Abstract Objects and the Semantics of Natural Language H 256 p. 13
内容
Abstract objects have been a topic of philosophical debate since antiquity. Philosophers have defended various views about abstract objects by appealing to metaphysical considerations, considerations regarding mathematics or science, and, not infrequently, intuitions about natural language. Friederike Moltmann takes a fresh approach and focuses on natural language to pursue the question of how and whether it allows for reference to abstract objects of various sorts. She makes systematic use of contemporary linguistic semantics and explores a greater range of data and linguistic generalizations than has previously been brought to bear on philosophical discussions of the abstract. The resulting ontological picture is very different from that generally taken for granted by philosophers, and even semanticists. Reference to abstract objects such as properties, numbers, propositions, degrees, and expression types is considerably more marginal than generally held.
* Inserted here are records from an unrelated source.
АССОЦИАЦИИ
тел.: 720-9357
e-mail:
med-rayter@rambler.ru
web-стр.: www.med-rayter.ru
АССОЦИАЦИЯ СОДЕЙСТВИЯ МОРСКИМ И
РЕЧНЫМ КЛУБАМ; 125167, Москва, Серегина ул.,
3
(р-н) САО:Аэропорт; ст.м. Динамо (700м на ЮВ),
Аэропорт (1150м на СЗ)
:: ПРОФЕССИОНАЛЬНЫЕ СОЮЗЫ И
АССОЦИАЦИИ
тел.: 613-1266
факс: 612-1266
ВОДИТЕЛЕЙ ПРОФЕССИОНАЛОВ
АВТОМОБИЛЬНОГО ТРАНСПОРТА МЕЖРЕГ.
Instead, natural language is rather generous in allowing reference to particularized properties (tropes) and the use of expressions that despite their appearance do not actually act as referential expressions. Reference to truly abstract objects is largely restricted to noun phrases displaying a particular complex linguistic structure that goes along with particular strategies of reification, such as the number eight. One type of expression that plays a central role in Moltmann's argument is quantifiers such as something, which can take the place of various non-referential expressions and play a central role in various philosophical discussions. She defends an analysis of such quantifiers as nominalizing quantifiers, involving the same object-introducing strategies as corresponding nominalizations.